Strategy game doesn't mean that all the AI players have to take over all the city's
But they should be able to found cities at good city site near their capital, not burn 20 turns walking to the other end of the continent before they build a second city.
Nor should they not attack after declaring war.
Nor should they build settlers then not use them, or fail to repair pillaged tiles, or immediately give cities back in the once in a blue moon scenario when they do take them, nor build spaceports but then unaccountably fail to build the projects to achieve the space victory, or spam mech. infantry instead of doing so when they refuse to go to war in the first place.
The only thing I was impressed with was Brazil's megafarm... but I have no idea if it had sufficient production to go along with that.
Actually the only part of the game that looks to have AI interaction is Religion, maybe they wasted too much lines of code making the AI play that stuff.
Sadly, like the domination victory, that seemed impossible for the AI to win, especially with the two continents. They just spammed back and forth, and some civs got converted, then converted back, and converted again. It seemed like an endless cycle with no way of winning... except not to play.

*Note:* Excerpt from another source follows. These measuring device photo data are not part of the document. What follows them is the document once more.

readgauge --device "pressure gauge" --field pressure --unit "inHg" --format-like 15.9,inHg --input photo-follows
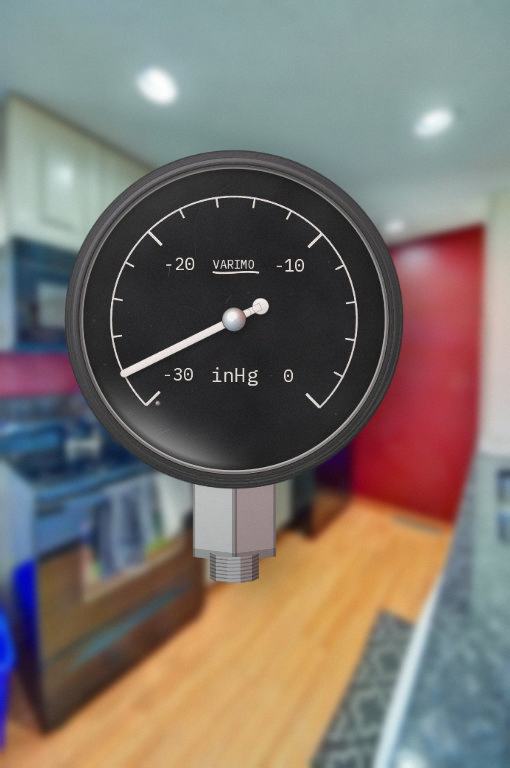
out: -28,inHg
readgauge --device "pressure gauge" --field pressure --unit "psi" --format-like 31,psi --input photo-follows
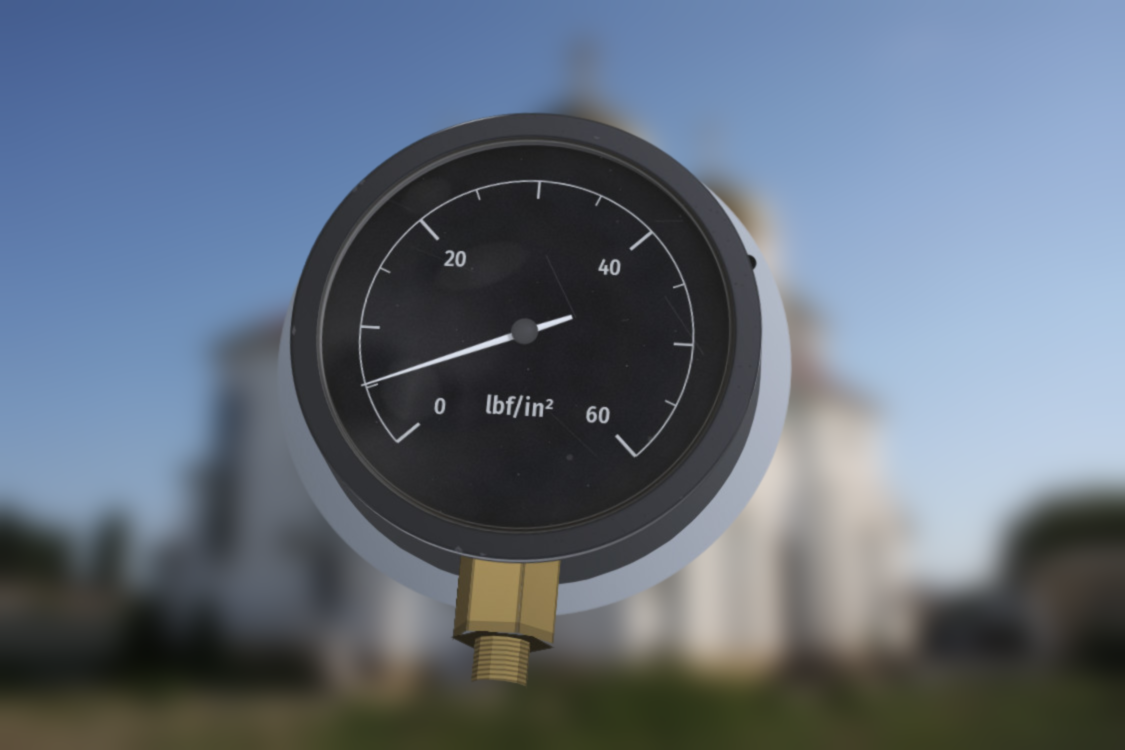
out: 5,psi
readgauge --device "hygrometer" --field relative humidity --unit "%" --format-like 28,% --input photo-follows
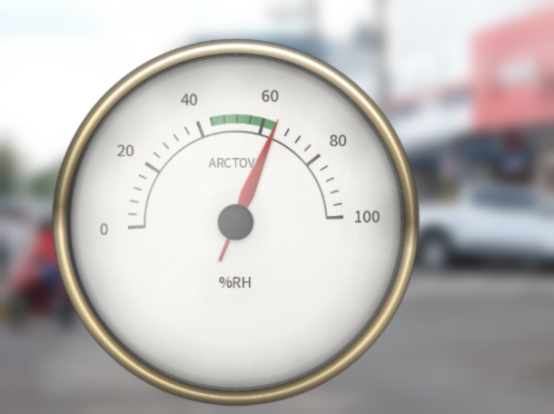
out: 64,%
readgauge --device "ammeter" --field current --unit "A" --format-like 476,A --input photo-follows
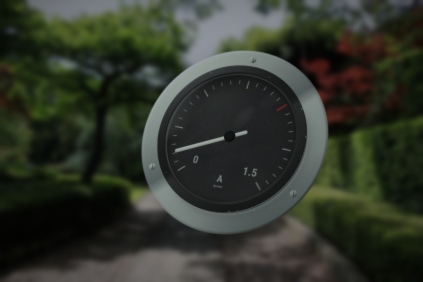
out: 0.1,A
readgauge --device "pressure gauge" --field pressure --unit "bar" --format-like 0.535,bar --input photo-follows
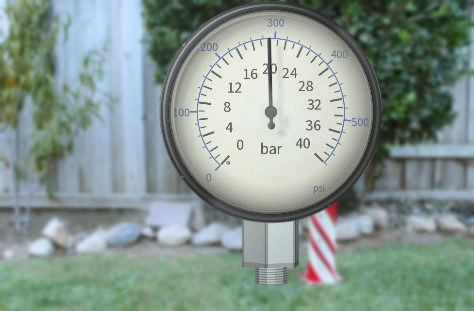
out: 20,bar
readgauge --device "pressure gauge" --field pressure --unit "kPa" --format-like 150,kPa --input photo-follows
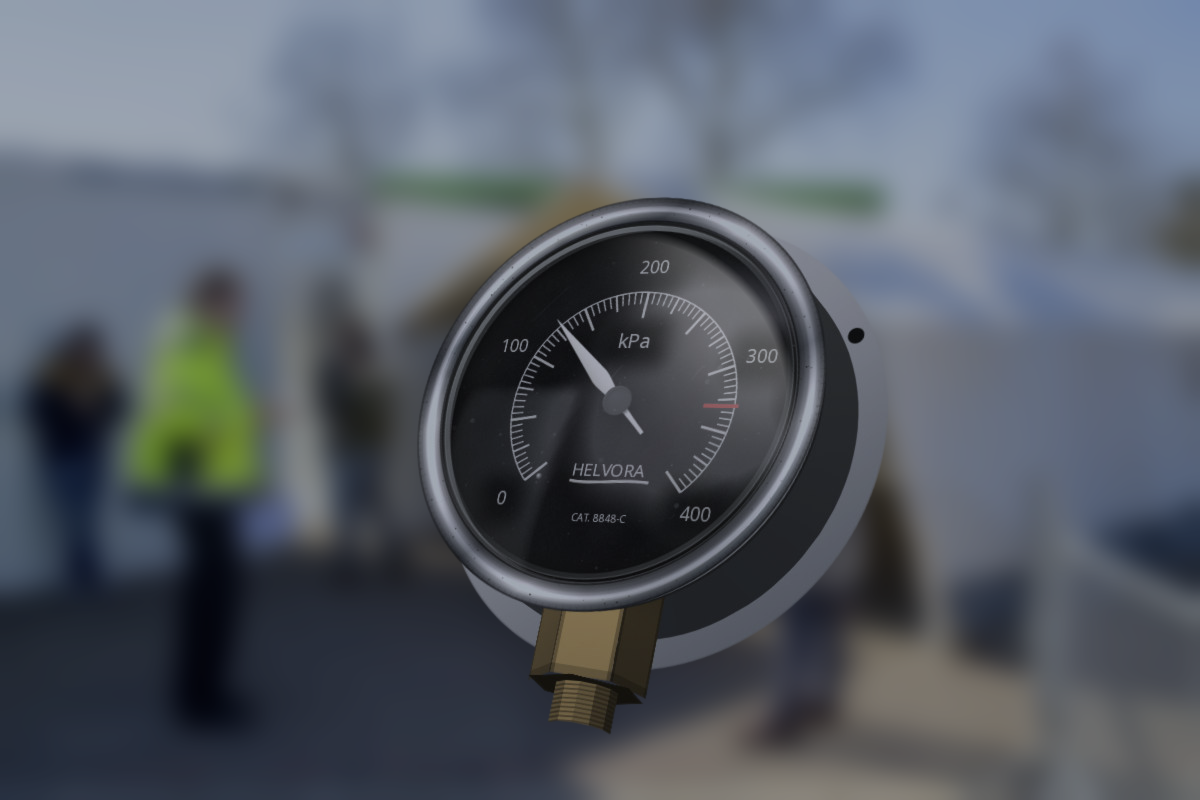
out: 130,kPa
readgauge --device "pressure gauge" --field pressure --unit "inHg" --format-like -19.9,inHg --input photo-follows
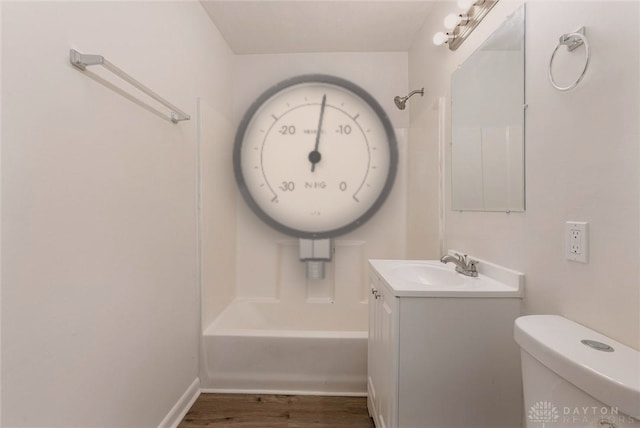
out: -14,inHg
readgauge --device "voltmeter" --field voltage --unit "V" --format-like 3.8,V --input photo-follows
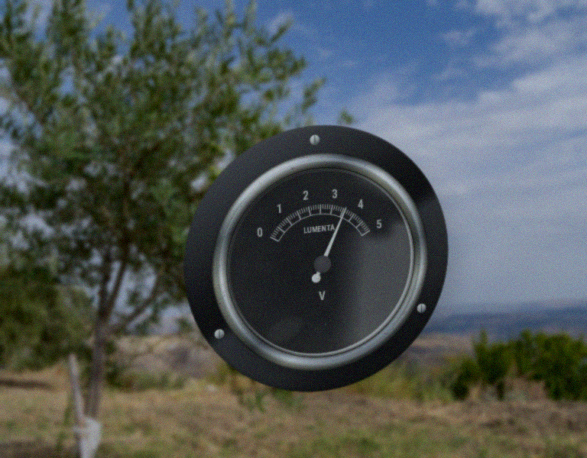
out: 3.5,V
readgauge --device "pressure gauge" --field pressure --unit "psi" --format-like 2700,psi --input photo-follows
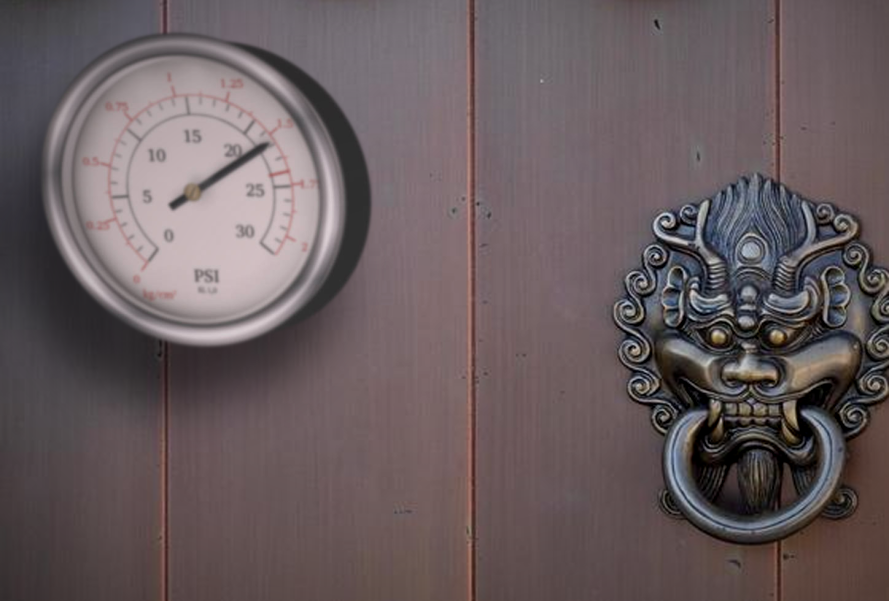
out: 22,psi
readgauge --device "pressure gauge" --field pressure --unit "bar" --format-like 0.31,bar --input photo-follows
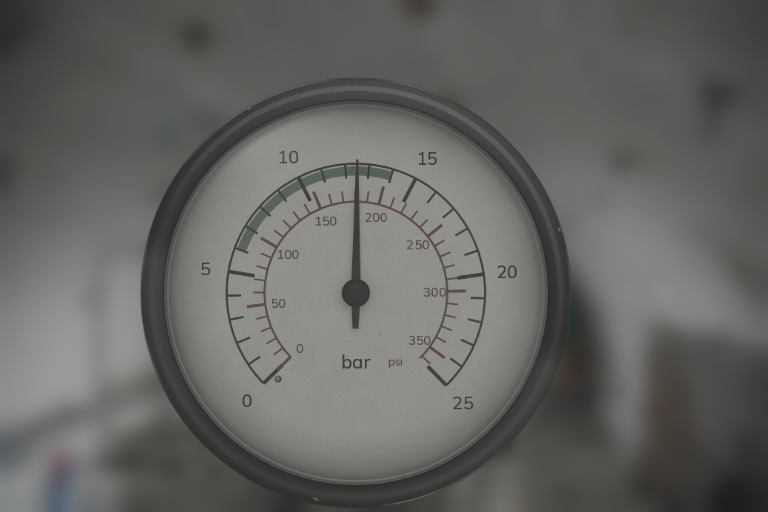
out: 12.5,bar
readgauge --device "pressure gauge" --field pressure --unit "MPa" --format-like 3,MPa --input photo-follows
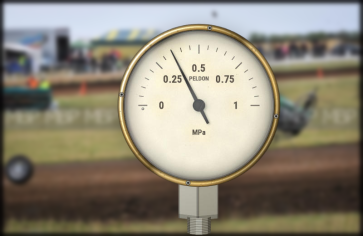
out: 0.35,MPa
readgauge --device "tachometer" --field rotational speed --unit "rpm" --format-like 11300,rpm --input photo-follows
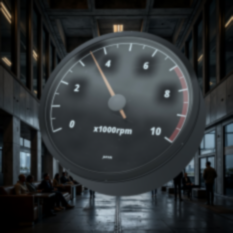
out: 3500,rpm
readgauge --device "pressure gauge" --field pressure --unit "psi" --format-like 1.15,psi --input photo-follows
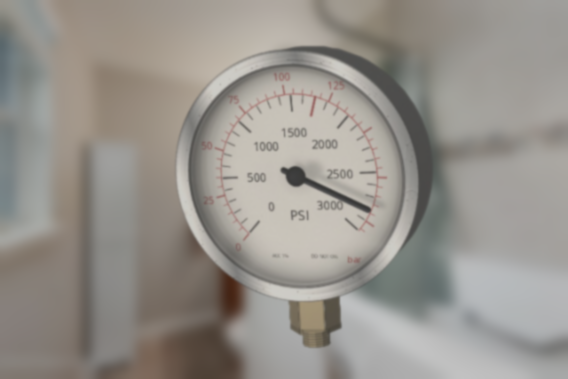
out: 2800,psi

Culture actually seems the inevitable win, as it is just a matter of accruing a numeric threshold. Any computer can do that- addition and subtraction is pretty much the basis of everything. Science is also possible, but it would require the AI to focus on that and be coded to build the next step in the chain. It looked like each project was disassociated and they'd have to reconsider the project from its 'natural' place in the priority tree for each of the 5 steps (not including building the spaceports in the first place, let alone doing what a player would do and build 3), which means long stretches of not pursuing the victory condition.
Also an AI delevoper should not be happy with the fact that when two civs declare a joint war no one attacks because they dont want to be first and peace gets issued 10 turns later, he even called it as soon as the joint war decleration happened
Out of everything, that gets me the most. They're perfectly content with how terrible it is, and can anticipate it
being terrible. Have some professional pride in public, guys.